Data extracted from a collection
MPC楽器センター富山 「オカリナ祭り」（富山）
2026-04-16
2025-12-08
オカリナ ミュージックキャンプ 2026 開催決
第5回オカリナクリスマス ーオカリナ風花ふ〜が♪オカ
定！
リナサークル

PROMPT. Make sure that every entry above is copied out exactly as it stands.

TASK OUTPUT.
MPC楽器センター富山 「オカリナ祭り」（富山）
2026-04-16
2025-12-08
オカリナ ミュージックキャンプ 2026 開催決
第5回オカリナクリスマス ーオカリナ風花ふ〜が♪オカ
定！
リナサークル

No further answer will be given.